Malaysian bonds foreign selloff eases significantly in April

PETALING JAYA: Foreign holding of Malaysian bonds contracted by RM2 billion April, in contrast to the RM12.3 billion contraction in the previous month, attributable to the abatement of investors’ panic in the preceding two month, which had been led by asset-management firms.

“The raft of global and domestic liquidity-boosting measures in April appear to have managed to assuage investors’ fears while stabilising market sentiment,” RAM Ratings said in a report.

That said, the rating agency noted that April still represented the third consecutive month of outflows, as foreign investors’ appetite for emerging market assets remained constrained by heightened global uncertainties amid the Covid-19 pandemic.

It pointed out that foreign investors’ less downbeat sentiment has also alleviated the upward pressure on yields.

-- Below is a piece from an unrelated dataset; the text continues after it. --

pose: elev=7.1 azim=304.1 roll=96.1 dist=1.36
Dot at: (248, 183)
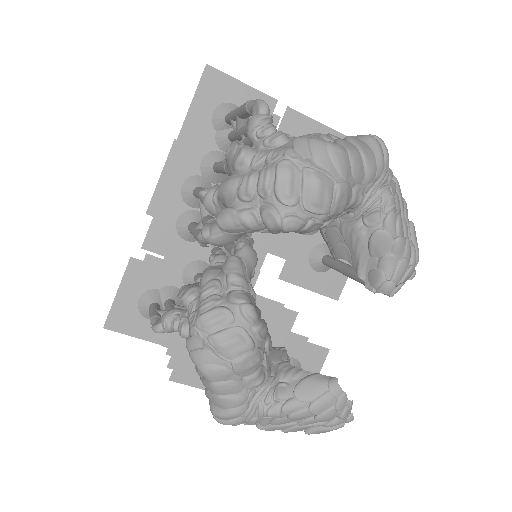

“This, along with the pricing in of a potential 50 basis point (bps) cut in the overnight policy rate (OPR) in early May, had led to a broad-based decline in yields of government and corporate bonds in April,” said RAM Ratings.

In addition, the lowering of the statutory reserve requirement (SRR) while allowing principal dealers to recognise up to RM1 billion of Malaysian government securities (MGS) and Malaysian government investment issues (MGII) as part of their SRR compliance may also have supported domestic demand for fixed-income securities, in turn lowering yields.

It highlighted that the yield of the benchmark 10-year MGS plunged 51.3 bps to 2.9% as at end-April, reversing the 56.9 bps surge of a month earlier.

Looking ahead, the rating agency cautioned that bond yields still face downside pressure as recent measures broadening the usage of MGS/GII to meet SRR requirements should support demand for government bonds.

It also stated that the expectations of further OPR cuts in 2H’20 should also keep domestic bond yields in check.